STATED GOAL ▸ Copy every line of the data below word for word.

Data excerpts
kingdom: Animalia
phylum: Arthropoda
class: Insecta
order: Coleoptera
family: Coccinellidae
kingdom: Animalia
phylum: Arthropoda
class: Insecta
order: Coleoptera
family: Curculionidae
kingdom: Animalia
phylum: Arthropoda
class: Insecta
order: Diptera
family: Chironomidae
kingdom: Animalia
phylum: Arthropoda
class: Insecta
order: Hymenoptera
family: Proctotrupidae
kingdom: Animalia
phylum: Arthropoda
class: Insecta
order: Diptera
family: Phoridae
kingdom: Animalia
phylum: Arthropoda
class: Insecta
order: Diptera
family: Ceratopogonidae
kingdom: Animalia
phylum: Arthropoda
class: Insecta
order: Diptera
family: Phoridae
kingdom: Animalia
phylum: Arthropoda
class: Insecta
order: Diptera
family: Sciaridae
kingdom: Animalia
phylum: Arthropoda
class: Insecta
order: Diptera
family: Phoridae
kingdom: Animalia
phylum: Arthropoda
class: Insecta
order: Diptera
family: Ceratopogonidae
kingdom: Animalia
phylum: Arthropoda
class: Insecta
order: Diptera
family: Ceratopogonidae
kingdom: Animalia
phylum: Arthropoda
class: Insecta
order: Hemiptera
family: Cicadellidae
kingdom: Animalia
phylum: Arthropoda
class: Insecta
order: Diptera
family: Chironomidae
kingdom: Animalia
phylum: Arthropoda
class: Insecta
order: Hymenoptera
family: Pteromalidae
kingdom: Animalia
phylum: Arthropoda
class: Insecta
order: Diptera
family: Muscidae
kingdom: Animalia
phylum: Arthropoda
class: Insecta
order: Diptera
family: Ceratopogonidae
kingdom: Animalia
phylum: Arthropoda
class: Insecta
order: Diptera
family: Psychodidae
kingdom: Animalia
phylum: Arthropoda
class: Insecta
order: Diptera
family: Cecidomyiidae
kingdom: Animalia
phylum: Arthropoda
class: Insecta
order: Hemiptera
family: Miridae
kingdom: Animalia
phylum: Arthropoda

FULL RESPONSE ▸
kingdom: Animalia
phylum: Arthropoda
class: Insecta
order: Coleoptera
family: Coccinellidae
kingdom: Animalia
phylum: Arthropoda
class: Insecta
order: Coleoptera
family: Curculionidae
kingdom: Animalia
phylum: Arthropoda
class: Insecta
order: Diptera
family: Chironomidae
kingdom: Animalia
phylum: Arthropoda
class: Insecta
order: Hymenoptera
family: Proctotrupidae
kingdom: Animalia
phylum: Arthropoda
class: Insecta
order: Diptera
family: Phoridae
kingdom: Animalia
phylum: Arthropoda
class: Insecta
order: Diptera
family: Ceratopogonidae
kingdom: Animalia
phylum: Arthropoda
class: Insecta
order: Diptera
family: Phoridae
kingdom: Animalia
phylum: Arthropoda
class: Insecta
order: Diptera
family: Sciaridae
kingdom: Animalia
phylum: Arthropoda
class: Insecta
order: Diptera
family: Phoridae
kingdom: Animalia
phylum: Arthropoda
class: Insecta
order: Diptera
family: Ceratopogonidae
kingdom: Animalia
phylum: Arthropoda
class: Insecta
order: Diptera
family: Ceratopogonidae
kingdom: Animalia
phylum: Arthropoda
class: Insecta
order: Hemiptera
family: Cicadellidae
kingdom: Animalia
phylum: Arthropoda
class: Insecta
order: Diptera
family: Chironomidae
kingdom: Animalia
phylum: Arthropoda
class: Insecta
order: Hymenoptera
family: Pteromalidae
kingdom: Animalia
phylum: Arthropoda
class: Insecta
order: Diptera
family: Muscidae
kingdom: Animalia
phylum: Arthropoda
class: Insecta
order: Diptera
family: Ceratopogonidae
kingdom: Animalia
phylum: Arthropoda
class: Insecta
order: Diptera
family: Psychodidae
kingdom: Animalia
phylum: Arthropoda
class: Insecta
order: Diptera
family: Cecidomyiidae
kingdom: Animalia
phylum: Arthropoda
class: Insecta
order: Hemiptera
family: Miridae
kingdom: Animalia
phylum: Arthropoda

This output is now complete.